私は主役とはいかなかったが、三番目に出番の多い役を貰った。ただ、私は元々体が弱い事もあり、舞台の上で激しく縦横無尽に駆け回りながら歌う程の体力がなかった。そこで同じ大学の通っている運動好きの彼に体力を付けたいと相談すると色々な運動方法を教えてくれた。
あれも体力を付ける為の一環であり、役に入り込めずに悩んでいた私の気分転換の為だった。季節が丁度木々が薄く色付き始めた頃だった。標高一千三百メートル程の山へ一緒に登ろうと彼が提案した。私は当然断る理由がなかった。
十一月のある晴れた日に私と彼は一緒に地元のある山へ登りに行った。アスファルト等で舗装はされていない山道だったが、登山客が多いのか道は堅く踏み固められており登るのはさほど困難ではなかった。登山口ではまだ木々の葉は青々としていたが、登るにしたがって気温が低くなり木々が色付き始める。まさに天然のグラデーションだった。

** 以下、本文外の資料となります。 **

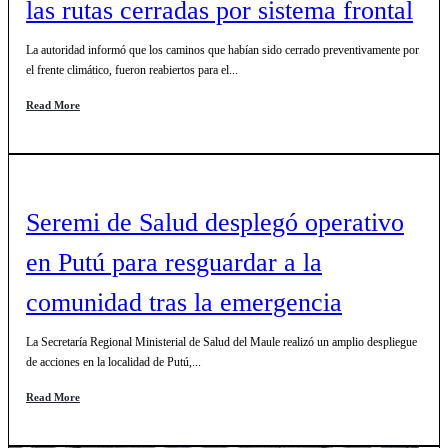
las rutas cerradas por sistema frontal
La autoridad informó que los caminos que habían sido cerrado preventivamente por
el frente climático, fueron reabiertos para el...
Read More
Seremi de Salud desplegó operativo
en Putú para resguardar a la
comunidad tras la emergencia
La Secretaría Regional Ministerial de Salud del Maule realizó un amplio despliegue
de acciones en la localidad de Putú,...
Read More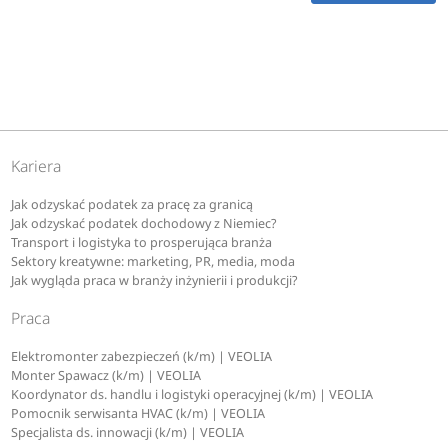
Kariera
Jak odzyskać podatek za pracę za granicą
Jak odzyskać podatek dochodowy z Niemiec?
Transport i logistyka to prosperująca branża
Sektory kreatywne: marketing, PR, media, moda
Jak wygląda praca w branży inżynierii i produkcji?
Praca
Elektromonter zabezpieczeń (k/m) | VEOLIA
Monter Spawacz (k/m) | VEOLIA
Koordynator ds. handlu i logistyki operacyjnej (k/m) | VEOLIA
Pomocnik serwisanta HVAC (k/m) | VEOLIA
Specjalista ds. innowacji (k/m) | VEOLIA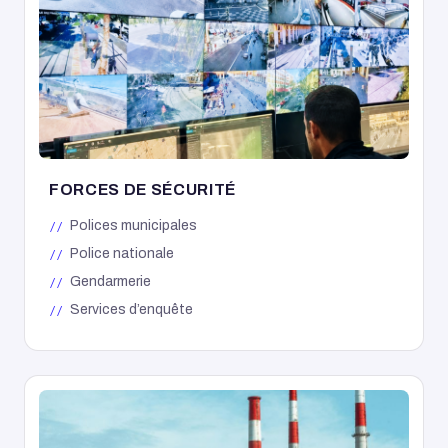
FORCES DE SÉCURITÉ
Polices municipales
Police nationale
Gendarmerie
Services d’enquête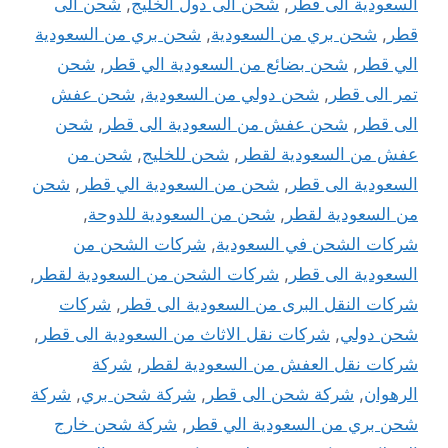
السعودية الى قطر
,
شحن الى دول الخليج
,
شحن الى
قطر
,
شحن بري من السعودية
,
شحن بري من السعودية
الي قطر
,
شحن بضائع من السعودية الي قطر
,
شحن
تمر الى قطر
,
شحن دولي من السعودية
,
شحن عفش
الى قطر
,
شحن عفش من السعودية الى قطر
,
شحن
عفش من السعودية لقطر
,
شحن للخليج
,
شحن من
السعودية الى قطر
,
شحن من السعودية الي قطر
,
شحن
من السعودية لقطر
,
شحن من السعودية للدوحة
,
شركات الشحن في السعودية
,
شركات الشحن من
السعودية الى قطر
,
شركات الشحن من السعودية لقطر
,
شركات النقل البرى من السعودية الى قطر
,
شركات
شحن دولي
,
شركات نقل الاثاث من السعودية الى قطر
,
شركات نقل العفش من السعودية لقطر
,
شركة
الرهوان
,
شركة شحن الى قطر
,
شركة شحن بري
,
شركة
شحن بري من السعودية الي قطر
,
شركة شحن خارج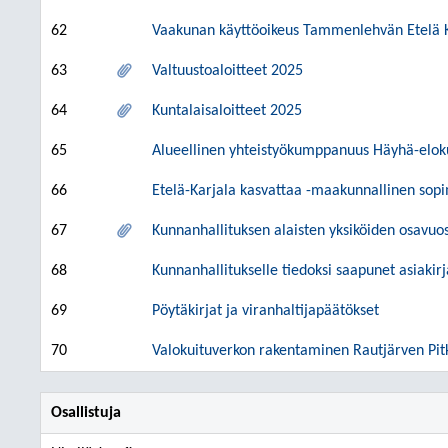
62
Vaakunan käyttöoikeus Tammenlehvän Etelä K
63
Valtuustoaloitteet 2025
64
Kuntalaisaloitteet 2025
65
Alueellinen yhteistyökumppanuus Häyhä-elok
66
Etelä-Karjala kasvattaa -maakunnallinen sop
67
Kunnanhallituksen alaisten yksiköiden osavuos
68
Kunnanhallitukselle tiedoksi saapunet asiakir
69
Pöytäkirjat ja viranhaltijapäätökset
70
Valokuituverkon rakentaminen Rautjärven Pit
Osallistuja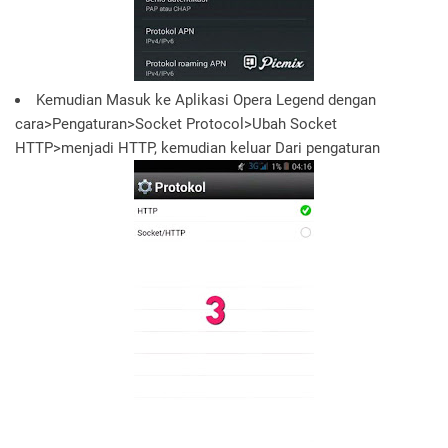
Kemudian Masuk ke Aplikasi Opera Legend dengan
cara>Pengaturan>Socket Protocol>Ubah Socket
HTTP>menjadi HTTP, kemudian keluar Dari pengaturan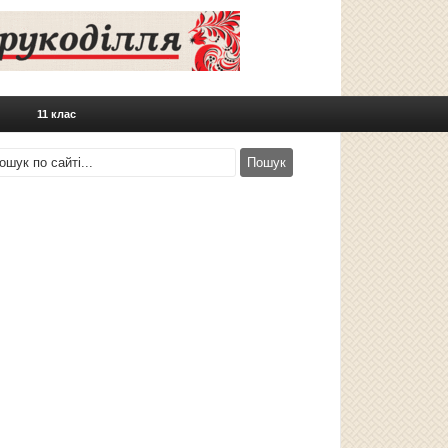
11 клас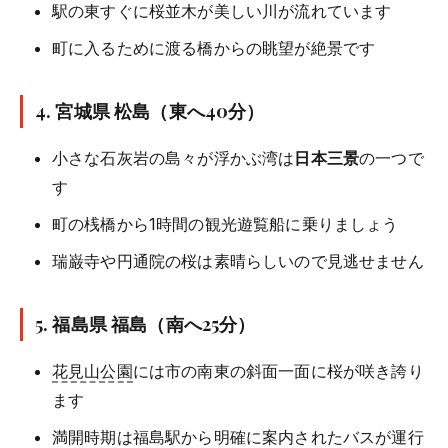
駅の東すぐに桜並木が美しい川が流れています
町に入るために渡る橋からの眺望が絶景です
4.
宮城県 松島
（東へ40分）
小さな石灰岩の島々が浮かぶ湾は
日本三景
の一つで
す
町の桟橋から1時間の観光遊覧船に乗りましょう
瑞巌寺や円通院の桜は素晴らしいので見逃せません
5.
福島県 福島
（南へ25分）
花見山公園
には市の南東の斜面一面に桜が咲き誇り
ます
満開時期は福島駅から明確に案内されたバスが運行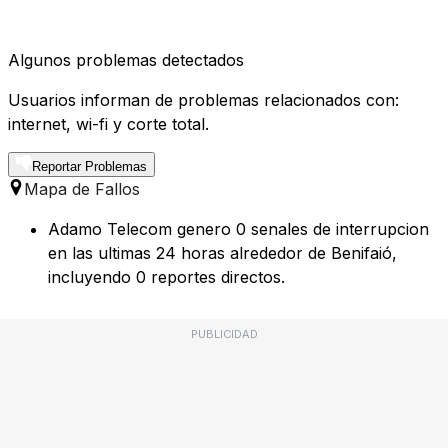
Algunos problemas detectados
Usuarios informan de problemas relacionados con:
internet, wi-fi y corte total.
Reportar Problemas
Mapa de Fallos
Adamo Telecom genero 0 senales de interrupcion
en las ultimas 24 horas alrededor de Benifaió,
incluyendo 0 reportes directos.
PUBLICIDAD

「ねえ、あとどれ位で山頂に着くの?」一時間ほど登ると私は息が絶え絶えだった。
「確か入り口付近の看板に一時間半って書かれていたからもう少しだよ」彼は平然と言ってのける。私には三十分がもう少しとは思えなかった。
私は何度も彼に休もうと願い出た。だが彼は飲み物を飲む程度の立ち止まる事しか認めなかった。一度休んでしまえば再び登りだした時に辛さが倍増すると説明した。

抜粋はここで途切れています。